В жанре «мунажат» просветительские установки религиозно- дидактических жанров постепенно трансформируются, приобретая художественную образность, литературную форму. На первый план выходит не только разъяснение тех или иных постулатов ислама, а назидание, убеждение, обращенное к человеческой душе. Мунажат переводит исламские постулаты из сферы религии в сферу литературы, максимально адаптируя универсальные теологические принципы к когнитивному сознанию и практической деятельности карачаево-балкарцев.

Анализ мунажатов Д. Шаваева, К. Мечиева, Л. Ахметова, Ю. Ха-чирова и др. позволяют утверждать, что их основные нравственно-этические мотивы базируются на коранических преданиях, и вместе с тем вбирают в себя метафизические представления карачаево-балкарского этноса. Доминирующие мотивы мунажата — «нельзя обманываться (мнимым) могуществом мира», «бессмертных нет, оставайтесь с верой», превращаясь в устойчивые, архетипические теологемы, утверждают должную религиозно-ментальную формулу бытия, выполняют дидактическую функцию «воспитания человека». Вышеизложенное позволяет зафиксировать наличие в сознании карачаево-балкарцев существенных изменений, приобретающих художественное выражение. На смену нартскому эпосу с его «каталогом» героизма приходит религиозно-дидактическая поэзия, претендующая на роль «учителя жизни». Она выполняет пастырские функции, что закладывает основы генетического кода карачаево-балкарской поэзии нового времени.

- Приведённые записи
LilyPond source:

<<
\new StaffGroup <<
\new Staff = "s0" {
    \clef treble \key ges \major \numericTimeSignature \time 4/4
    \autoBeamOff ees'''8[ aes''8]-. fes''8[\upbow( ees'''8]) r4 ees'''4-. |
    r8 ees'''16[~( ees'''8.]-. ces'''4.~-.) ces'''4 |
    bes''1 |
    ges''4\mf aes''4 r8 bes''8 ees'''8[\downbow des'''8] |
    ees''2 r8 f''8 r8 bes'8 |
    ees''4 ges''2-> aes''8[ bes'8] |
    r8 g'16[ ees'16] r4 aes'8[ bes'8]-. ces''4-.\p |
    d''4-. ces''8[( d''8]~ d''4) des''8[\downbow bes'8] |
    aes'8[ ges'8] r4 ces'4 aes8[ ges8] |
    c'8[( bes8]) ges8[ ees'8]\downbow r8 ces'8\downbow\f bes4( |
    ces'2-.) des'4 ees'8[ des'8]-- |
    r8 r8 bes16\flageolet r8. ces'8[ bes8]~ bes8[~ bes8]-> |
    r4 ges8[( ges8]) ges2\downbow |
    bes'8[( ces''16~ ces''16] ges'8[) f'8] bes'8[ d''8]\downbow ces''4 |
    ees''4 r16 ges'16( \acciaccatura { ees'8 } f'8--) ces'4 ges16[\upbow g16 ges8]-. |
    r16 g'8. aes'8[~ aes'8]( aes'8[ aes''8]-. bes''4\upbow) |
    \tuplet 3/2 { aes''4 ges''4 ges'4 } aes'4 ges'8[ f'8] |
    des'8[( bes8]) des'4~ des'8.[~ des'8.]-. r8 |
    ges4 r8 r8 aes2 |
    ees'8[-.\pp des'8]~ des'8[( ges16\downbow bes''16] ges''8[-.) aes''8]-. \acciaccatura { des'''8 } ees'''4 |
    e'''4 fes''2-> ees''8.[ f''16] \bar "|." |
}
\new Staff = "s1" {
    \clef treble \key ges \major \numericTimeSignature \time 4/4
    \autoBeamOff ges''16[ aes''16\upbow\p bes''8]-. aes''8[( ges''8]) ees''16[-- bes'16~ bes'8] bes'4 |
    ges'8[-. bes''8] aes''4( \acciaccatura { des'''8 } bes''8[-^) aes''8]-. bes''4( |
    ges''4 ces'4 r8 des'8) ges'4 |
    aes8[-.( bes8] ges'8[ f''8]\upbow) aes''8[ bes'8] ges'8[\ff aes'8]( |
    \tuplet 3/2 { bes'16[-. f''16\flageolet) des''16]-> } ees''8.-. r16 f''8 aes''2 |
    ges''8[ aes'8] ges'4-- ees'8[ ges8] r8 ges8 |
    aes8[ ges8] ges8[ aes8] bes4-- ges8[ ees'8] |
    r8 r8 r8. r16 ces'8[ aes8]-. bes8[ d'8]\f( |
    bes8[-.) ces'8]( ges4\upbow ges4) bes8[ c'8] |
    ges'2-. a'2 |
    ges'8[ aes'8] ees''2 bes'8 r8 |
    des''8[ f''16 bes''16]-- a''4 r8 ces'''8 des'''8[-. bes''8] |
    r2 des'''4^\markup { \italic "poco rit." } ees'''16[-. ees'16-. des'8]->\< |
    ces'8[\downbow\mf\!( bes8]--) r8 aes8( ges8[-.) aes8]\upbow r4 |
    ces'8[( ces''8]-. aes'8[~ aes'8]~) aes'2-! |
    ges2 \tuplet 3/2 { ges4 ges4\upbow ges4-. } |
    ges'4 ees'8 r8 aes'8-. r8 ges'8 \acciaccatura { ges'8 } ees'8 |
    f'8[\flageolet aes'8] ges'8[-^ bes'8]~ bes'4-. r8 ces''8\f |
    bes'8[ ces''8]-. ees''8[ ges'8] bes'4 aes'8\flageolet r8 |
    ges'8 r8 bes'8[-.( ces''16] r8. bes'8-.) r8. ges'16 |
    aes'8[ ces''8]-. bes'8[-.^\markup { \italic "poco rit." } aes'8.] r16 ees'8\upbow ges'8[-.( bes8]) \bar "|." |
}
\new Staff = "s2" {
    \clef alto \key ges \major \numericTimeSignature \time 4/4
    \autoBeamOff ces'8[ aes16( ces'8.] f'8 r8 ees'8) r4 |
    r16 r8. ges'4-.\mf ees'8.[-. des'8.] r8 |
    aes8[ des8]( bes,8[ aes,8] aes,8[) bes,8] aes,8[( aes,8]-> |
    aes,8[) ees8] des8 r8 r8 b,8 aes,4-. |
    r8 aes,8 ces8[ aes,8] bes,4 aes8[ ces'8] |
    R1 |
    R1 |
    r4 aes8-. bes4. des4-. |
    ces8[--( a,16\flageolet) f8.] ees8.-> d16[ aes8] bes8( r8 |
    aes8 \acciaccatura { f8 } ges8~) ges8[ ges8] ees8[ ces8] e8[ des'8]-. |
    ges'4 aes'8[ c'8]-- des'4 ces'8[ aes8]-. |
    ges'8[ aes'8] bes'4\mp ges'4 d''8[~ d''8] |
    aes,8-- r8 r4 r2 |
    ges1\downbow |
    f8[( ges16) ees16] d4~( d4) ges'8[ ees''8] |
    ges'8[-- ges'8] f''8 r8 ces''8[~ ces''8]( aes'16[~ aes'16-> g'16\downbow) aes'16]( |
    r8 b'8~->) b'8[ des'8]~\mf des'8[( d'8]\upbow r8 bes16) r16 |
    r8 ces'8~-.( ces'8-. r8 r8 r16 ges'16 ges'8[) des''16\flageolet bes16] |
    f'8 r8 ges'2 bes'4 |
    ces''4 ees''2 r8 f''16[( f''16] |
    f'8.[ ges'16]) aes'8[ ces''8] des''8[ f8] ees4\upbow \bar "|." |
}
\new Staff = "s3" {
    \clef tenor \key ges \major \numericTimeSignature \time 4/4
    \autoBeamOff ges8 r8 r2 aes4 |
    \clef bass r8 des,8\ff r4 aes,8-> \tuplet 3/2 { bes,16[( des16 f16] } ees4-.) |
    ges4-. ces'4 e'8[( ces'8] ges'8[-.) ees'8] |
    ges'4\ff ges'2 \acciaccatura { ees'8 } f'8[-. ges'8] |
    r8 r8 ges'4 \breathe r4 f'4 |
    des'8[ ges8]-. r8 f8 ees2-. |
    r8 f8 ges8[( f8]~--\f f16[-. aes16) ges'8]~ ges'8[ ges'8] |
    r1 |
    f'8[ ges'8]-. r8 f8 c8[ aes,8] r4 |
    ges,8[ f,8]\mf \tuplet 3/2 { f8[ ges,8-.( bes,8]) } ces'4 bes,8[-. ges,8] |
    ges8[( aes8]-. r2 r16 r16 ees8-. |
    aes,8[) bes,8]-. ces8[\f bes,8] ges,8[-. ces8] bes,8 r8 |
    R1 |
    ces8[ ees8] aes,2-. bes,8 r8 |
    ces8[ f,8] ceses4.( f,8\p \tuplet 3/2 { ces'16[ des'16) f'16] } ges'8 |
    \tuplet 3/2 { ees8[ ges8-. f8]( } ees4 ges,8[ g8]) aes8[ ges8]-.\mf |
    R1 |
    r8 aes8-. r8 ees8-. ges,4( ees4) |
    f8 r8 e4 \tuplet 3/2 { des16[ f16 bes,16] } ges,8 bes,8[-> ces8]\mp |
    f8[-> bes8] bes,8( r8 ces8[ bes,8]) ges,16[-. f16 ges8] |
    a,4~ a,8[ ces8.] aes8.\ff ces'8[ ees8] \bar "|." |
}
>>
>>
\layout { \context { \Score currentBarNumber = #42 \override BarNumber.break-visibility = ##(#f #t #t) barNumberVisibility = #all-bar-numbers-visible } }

- Задание
Перечислите по порядку все выражения в кавычках-ёлочках из текста о мунажате.

- Ожидаемый ответ
«мунажат»
«нельзя обманываться (мнимым) могуществом мира»
«бессмертных нет, оставайтесь с верой»
«воспитания человека»
«каталогом»
«учителя жизни»